SMMA told the committee the MSBA requires LEED Silver minimum and the specialized stretch code pathway can yield up to 4% additional reimbursement. SMMA said all‑electric heating/cooling is a code pathway option and that geothermal remains possible but requires geotechnical and test‑well work to determine feasibility and cost.

SMMA advised the committee that MSBA and state code pathways will shape the high school’s mechanical and sustainability strategy.

"They require the LEED green building certification standard. The school has to be compliant with the LEED silver minimum," SMMA’s sustainable design lead said during the presentation. SMMA explained that meeting the Massachusetts specialized stretch energy code—and demonstrating healthy material choices—could yield an additional roughly 4% reimbursement from MSBA (3% for the stretch code pathway and 1% for healthy materials under MSBA criteria).
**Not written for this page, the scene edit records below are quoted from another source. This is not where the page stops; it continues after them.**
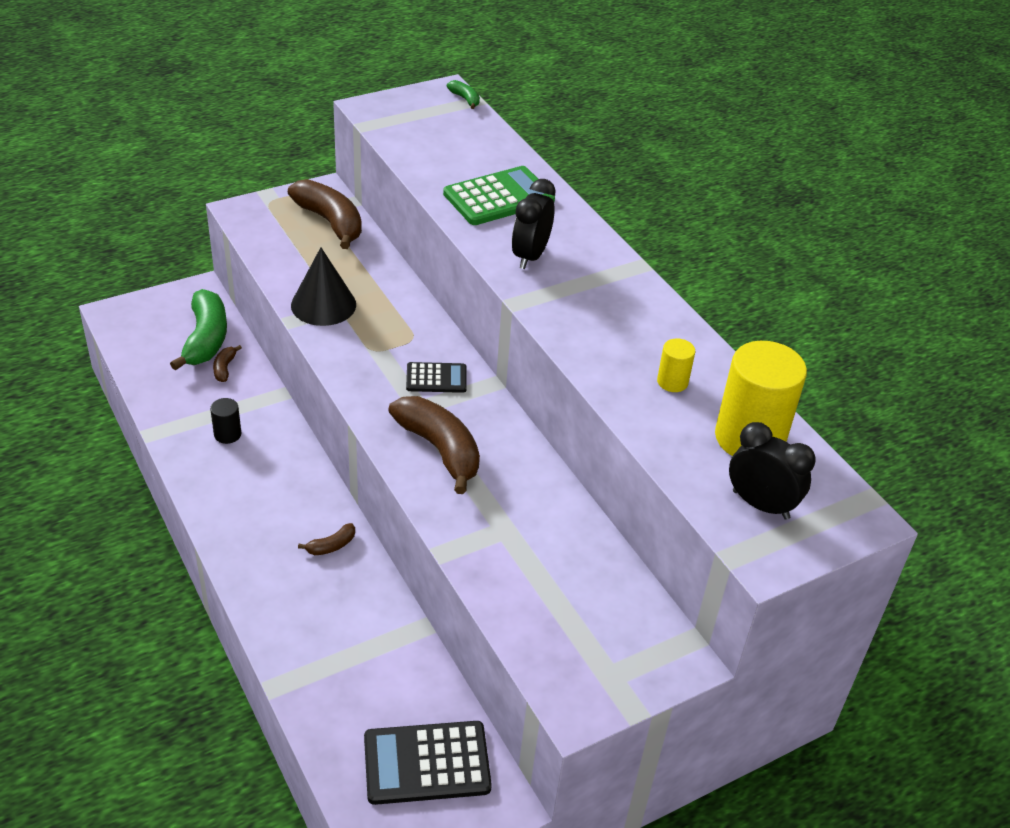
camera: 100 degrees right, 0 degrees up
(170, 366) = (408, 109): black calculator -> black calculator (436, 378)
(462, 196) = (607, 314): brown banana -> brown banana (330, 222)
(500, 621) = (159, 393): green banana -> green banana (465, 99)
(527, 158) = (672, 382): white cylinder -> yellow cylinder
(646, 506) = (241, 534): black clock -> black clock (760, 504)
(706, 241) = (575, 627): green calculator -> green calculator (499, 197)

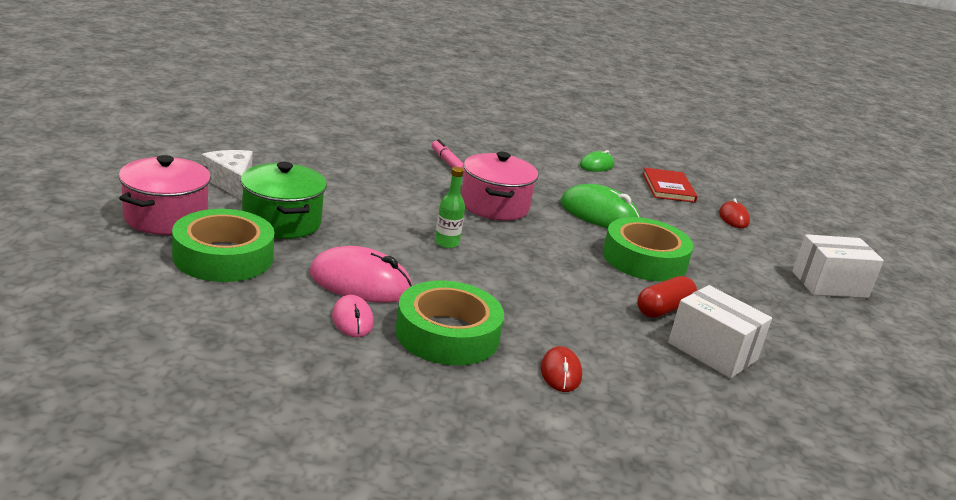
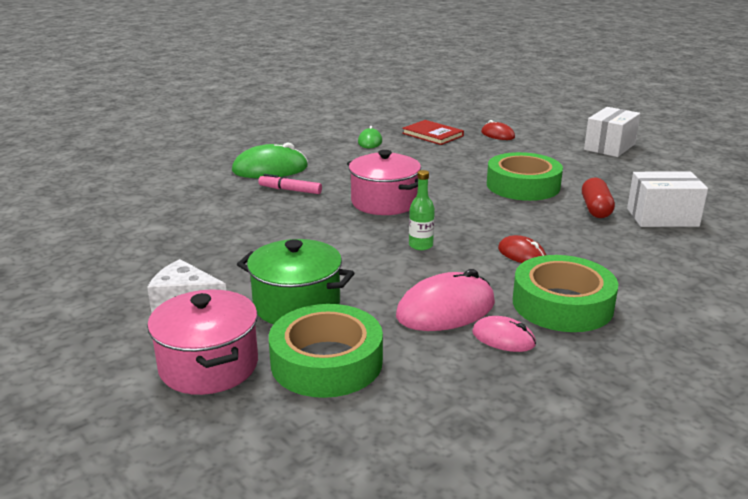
camera: 40 degrees left, 0 degrees up
(560, 373) = (651, 282): red mouse -> red mouse (521, 254)
(599, 214) = (442, 172): green mouse -> green mouse (270, 169)

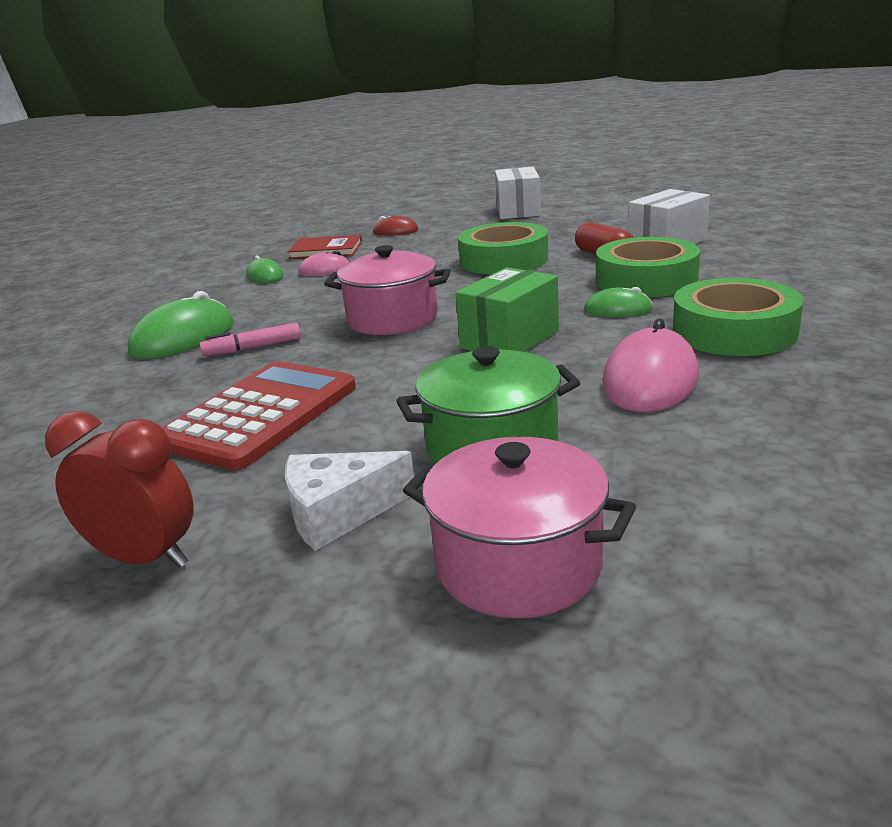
camera: 35 degrees left, 0 degrees up
(95, 281) = (145, 558): none -> red clock
(233, 233) = (260, 415): none -> red calculator
(326, 362) = (641, 484): green tape -> green tape (646, 280)
(420, 245) = (509, 339): green bottle -> green box
(503, 338) = (749, 379): pink mouse -> pink mouse (325, 270)
(521, 254) = (617, 309): red mouse -> green mouse

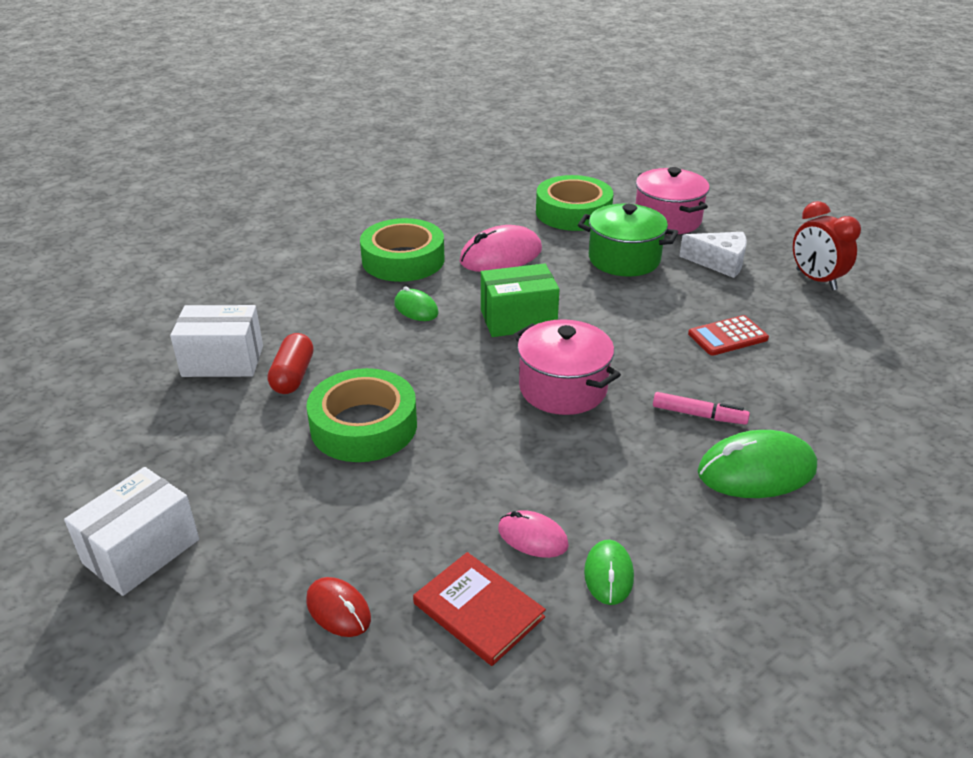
camera: 145 degrees left, 10 degrees up
(260, 415) = (727, 336): red calculator -> red calculator, size x0.53
(646, 280) = (340, 325): green tape -> green tape (573, 212)

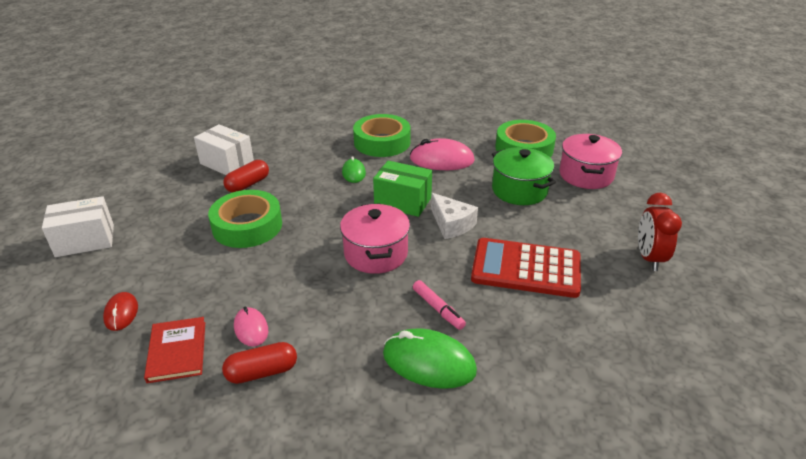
camera: 35 degrees right, 0 degrees up
(608, 574) = (262, 372): green mouse -> red capsule
(719, 262) = (587, 217): white cheese -> white cheese (451, 224)
(727, 336) = (526, 268): red calculator -> red calculator, size x1.88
SMMA said meeting the stretch code generally requires high‑performance HVAC strategies and that the code for schools is moving toward all‑electric heating and cooling pathways. The design team named TransSolar as a consultant for energy performance and said they will explore net‑zero options if the committee expresses interest and the budget permits.

On geothermal, the committee discussed the practical uncertainties: drilling depth, rock conditions, casing costs, and land use for well fields. SMMA and committee members emphasized that geotechnical and geophysical testing and productivity tests for wells are required to determine feasibility and capital cost. One participant noted test wells sometimes require deeper casing when rock fractures are encountered, which raises drilling and capital costs and can push a community to pursue air‑source heat pump alternatives.
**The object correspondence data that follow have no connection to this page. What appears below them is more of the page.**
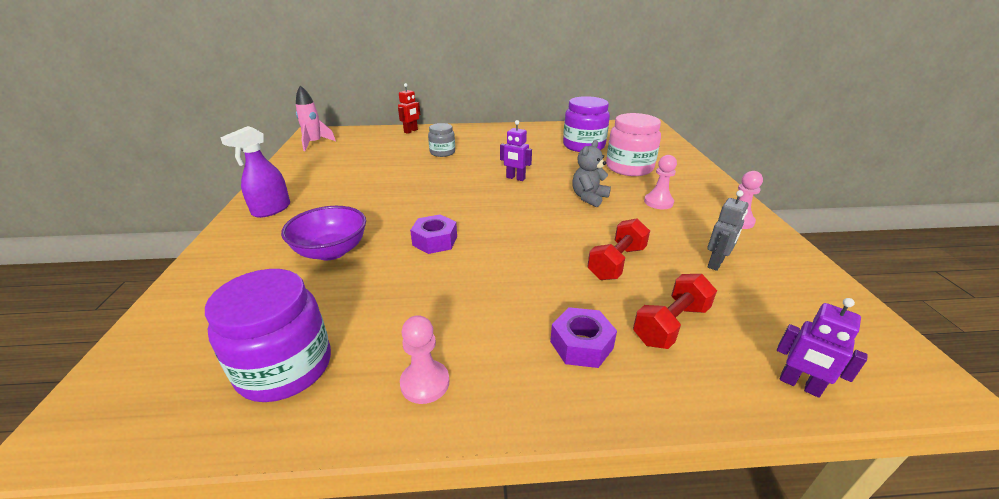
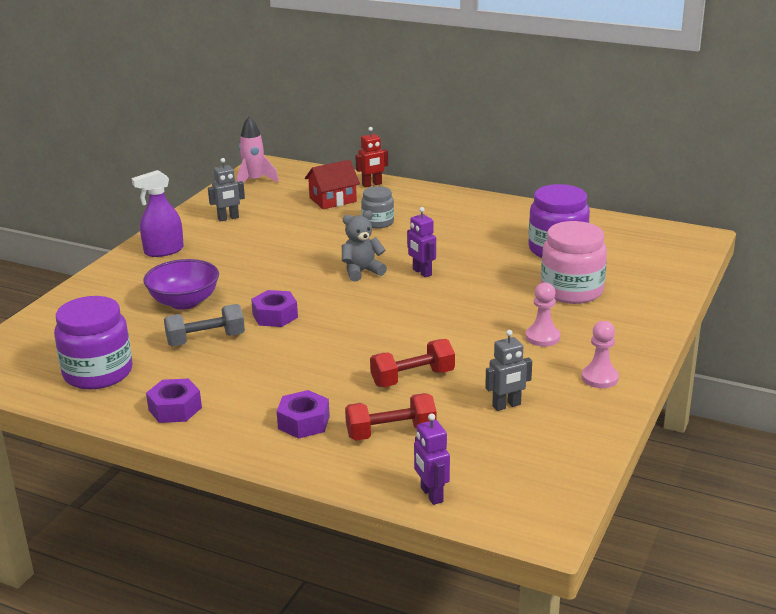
camera: 30 degrees right, 5 degrees down
(315, 172) = (228, 218): none -> grey robot
(387, 283) = (206, 340): none -> grey dumbbell
(391, 145) = (333, 200): none -> red house
(425, 383) = (175, 409): pink pawn -> purple nut
(589, 198) = (472, 313): grey teddy bear -> grey teddy bear (362, 271)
Why it matters: energy strategy affects upfront capital costs, lifecycle operating costs, and MSBA reimbursement. SMMA recommended evaluating energy performance in PDP so options and their operating savings are transparent before the PSR and budget setting.

Provenance: sustainability overview introduced during SMMA’s presentation and continued through Q&A and later geotechnical discussion (topic intro: transcript 5100.86–5175.655; topic finish: transcript 7746.1–7810.4453).